#### Work instruction
Only the lines from the opening of the material through the line bearing "Figure 8. The" should be reproduced, exactly and without pictures.
(Beginning of Given data)
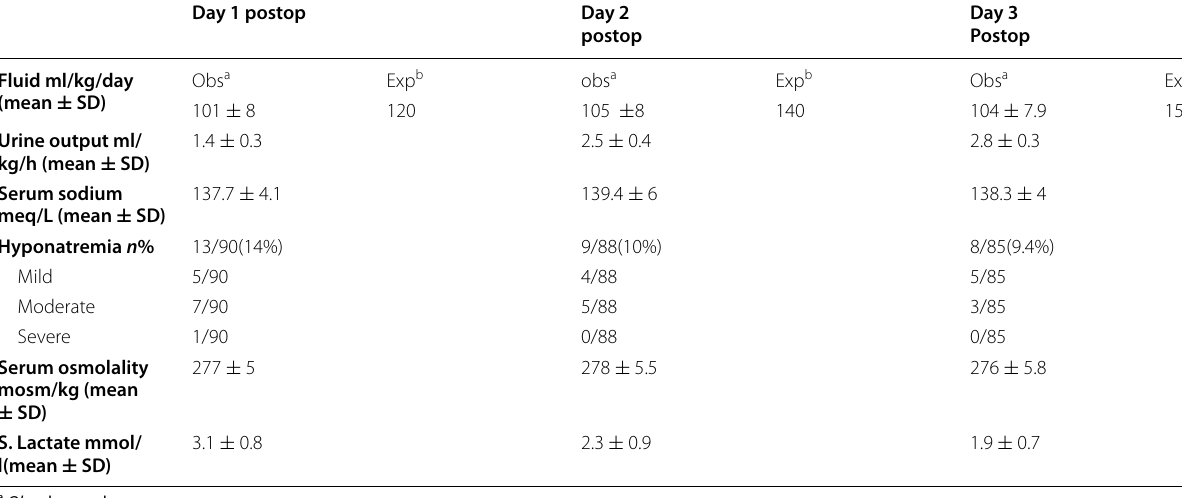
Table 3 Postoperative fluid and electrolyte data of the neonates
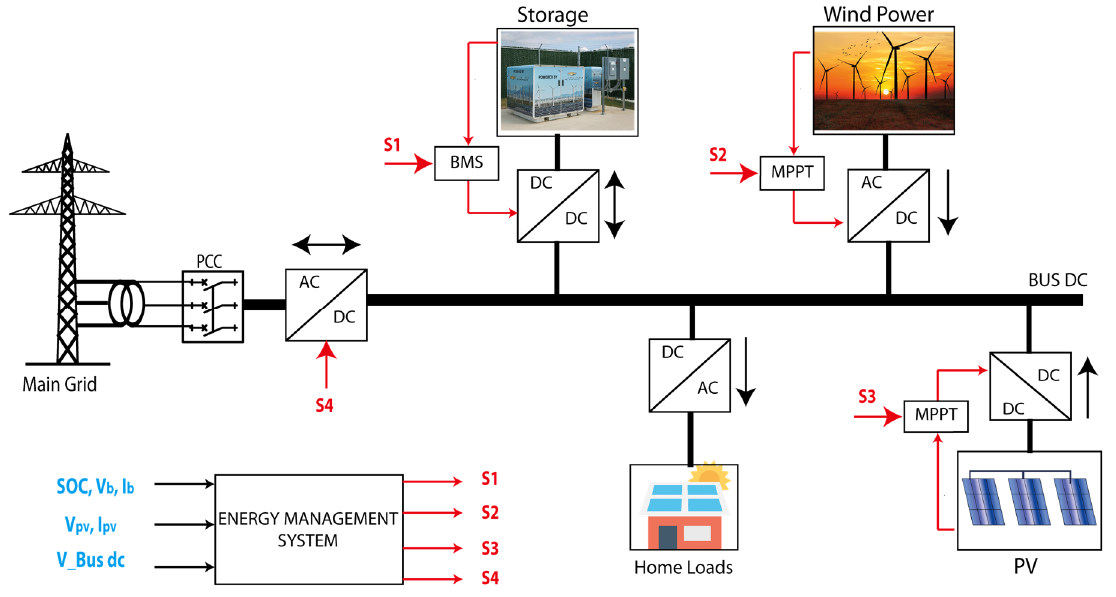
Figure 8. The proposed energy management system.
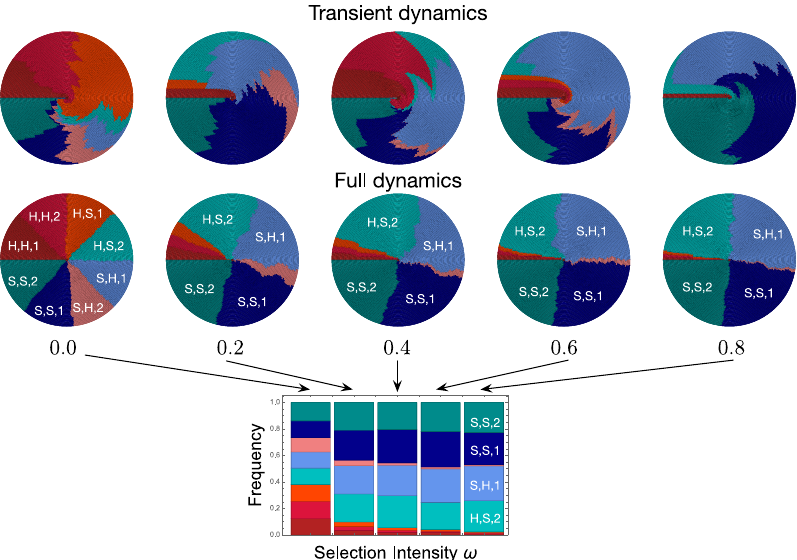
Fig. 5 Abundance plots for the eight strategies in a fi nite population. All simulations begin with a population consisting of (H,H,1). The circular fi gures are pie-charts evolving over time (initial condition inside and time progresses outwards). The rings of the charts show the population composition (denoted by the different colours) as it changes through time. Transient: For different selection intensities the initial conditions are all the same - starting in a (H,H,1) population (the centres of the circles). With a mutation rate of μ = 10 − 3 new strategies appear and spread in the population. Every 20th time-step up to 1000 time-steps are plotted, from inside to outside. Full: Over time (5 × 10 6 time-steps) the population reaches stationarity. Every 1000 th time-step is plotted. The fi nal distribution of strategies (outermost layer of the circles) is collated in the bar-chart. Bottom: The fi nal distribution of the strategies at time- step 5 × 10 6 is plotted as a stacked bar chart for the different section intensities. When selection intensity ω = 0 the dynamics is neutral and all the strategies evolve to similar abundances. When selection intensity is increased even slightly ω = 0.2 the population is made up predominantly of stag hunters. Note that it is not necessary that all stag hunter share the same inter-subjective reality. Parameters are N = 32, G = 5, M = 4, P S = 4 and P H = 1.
(End of Given data)
#### Result below
Table 3 Postoperative fluid and electrolyte data of the neonates
Figure 8. The proposed energy management system.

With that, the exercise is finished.